French police face ‘titanic task’ as smugglers up
their game
Police say they are struggling to fight trafficking
networks that have ‘become professional’ in record time.
BY CLEA
CAULCUTT
November
26, 2021 4:00 am
https://www.politico.eu/article/people-smugglers-france-police-channel-migration/
PARIS —
There’s only so much French police on the beach can do to stop the stream of
migrants heading for the Channel.
“It’s the
sheer numbers,” said Nicolas Laroye, a police trade unionist and border control
officer in Calais. “Some evenings there are up to 50 boats leaving the coast,
so we’ll catch half, but it’s not enough. We can’t put a police officer behind
every dune.”
27 people
drowned when a vessel capsized in the Channel on Wednesday, prompting calls for
overhaul of cross-Channel cooperation to fight clandestine migration routes.

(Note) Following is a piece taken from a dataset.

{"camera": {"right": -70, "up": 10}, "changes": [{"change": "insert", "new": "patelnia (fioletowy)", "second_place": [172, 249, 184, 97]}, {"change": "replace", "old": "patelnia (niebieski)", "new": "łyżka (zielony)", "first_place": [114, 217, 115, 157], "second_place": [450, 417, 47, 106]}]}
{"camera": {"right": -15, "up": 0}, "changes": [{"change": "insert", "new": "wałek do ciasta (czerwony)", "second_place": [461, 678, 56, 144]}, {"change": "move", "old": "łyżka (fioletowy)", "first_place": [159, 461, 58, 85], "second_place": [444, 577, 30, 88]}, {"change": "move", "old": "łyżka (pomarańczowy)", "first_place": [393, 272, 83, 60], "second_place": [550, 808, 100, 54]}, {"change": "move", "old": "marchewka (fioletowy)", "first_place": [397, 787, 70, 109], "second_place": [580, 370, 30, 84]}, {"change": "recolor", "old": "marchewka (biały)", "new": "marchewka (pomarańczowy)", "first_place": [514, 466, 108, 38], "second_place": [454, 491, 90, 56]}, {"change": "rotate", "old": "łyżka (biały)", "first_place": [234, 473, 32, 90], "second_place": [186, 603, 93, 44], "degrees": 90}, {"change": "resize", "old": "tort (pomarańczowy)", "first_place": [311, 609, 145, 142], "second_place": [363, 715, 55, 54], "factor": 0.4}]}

Seven women and three children are among the dead, according to a local
prosecutor.
“We’re
overwhelmed,” said Laroye. “We would need a lot more people if we wanted to be
100 percent efficient.”
Speaking on
French radio RTL, French Interior Minister Gérald Darmanin said police faced a
“titanic task” when it came to battling trafficking networks, despite having
increased police patrols in the Calais region and receiving a €64 million
contribution from the U.K.
“We are
familiar with the mafia organizations [behind the trafficking] — they use
encrypted phones and operate much like terrorist networks,” he said.
In the wake
of the tragedy, U.K. Prime Minister Boris Johnson and French President Emmanuel
Macron vowed to do “everything possible to stop the gangs responsible.”
It appears,
however, that French police have been on the back foot for a while now.
Record
growth
The
phenomenon of small boats has grown in record time since its appearance in
2018. Migrants were looking for new routes to the U.K. after increased police
checks and fences were built in the Calais port and Eurostar terminal.
“Initially
it was just migrants trying their luck with small boats found locally,” said
Laroye, who has been a border police officer for 13 years. “Then people
traffickers got involved and we saw a lot of boats stolen along the coast.”
“Nowadays
we stop trucks traveling from Germany with several boats inside,” he added.
The numbers
of crossings show how the scale has changed. Over 33,000 migrants tried to
cross the Channel in 2021, according to the French coastguard, compared to less
than 10,000 migrants in 2020.
Overall,
close to 26,000 migrants reached the U.K. by small boats this year, according
to the British home office.
The
smugglers have upped their game.
“It’s not
so much that the number of boats has increased,” said Véronique Magnin, a
spokesperson for the French maritime authority. “It’s that the people smugglers
have become a lot more professional. They put a lot more people in each boat,
around up 30 to 40 people per vessel, and set off at sea without being stopped
by the police.”
Indeed, the
number of departures in small vessels has only increased by 30 percent since
2020.
The people
smugglers have become better organized, said Magnin, with several boats often
setting off at the same time in operations that are “necessarily coordinated.”
The crossings have also continued later into the year, whereas they used to
pause during the winter months.
The French
police patrols on the beach have grown in response, from less than 200 to 800
deployed officers on average daily, according to Laroye, drawing on more and
more inland resources.
You could
argue they have been successful. According to the interior minister, over 1,500
traffickers have been arrested since the beginning of the year.
“[The
border police units] dismantle a lot of networks — but they know that when they
arrest 10 smugglers, then are 10 more that pop up,” said Laroye, adding the
migration route is just “too lucrative” for traffickers.
International
meeting on Sunday
Five people
were arrested in connection with the fatal crossing on Wednesday, including one
person who had “a German number plate,” according to Darmanin, and “who had
bought dinghies in Germany.”
French
officials say people smugglers exploit the free circulation of people among
Schengen countries and shortcomings in cross-border police cooperation to evade
arrests.
“[The
smugglers] are international and play with our borders,” said Darmanin on
Thursday. “We tell our Belgian friends, our German friends that we cannot be
alone in this fight.”
France is
now looking to take the fight upstream, across the European Union and to the
EU’s border agency Frontex. Speaking on Wednesday, Macron said he was calling
for “an immediate increase of the Frontex deployment on [the EU’s] external
borders,” which include the U.K.-France border since Brexit.
A meeting
of interior ministers from the United Kingdom, France, the Netherlands, Belgium
and Germany is expected in Calais on Sunday.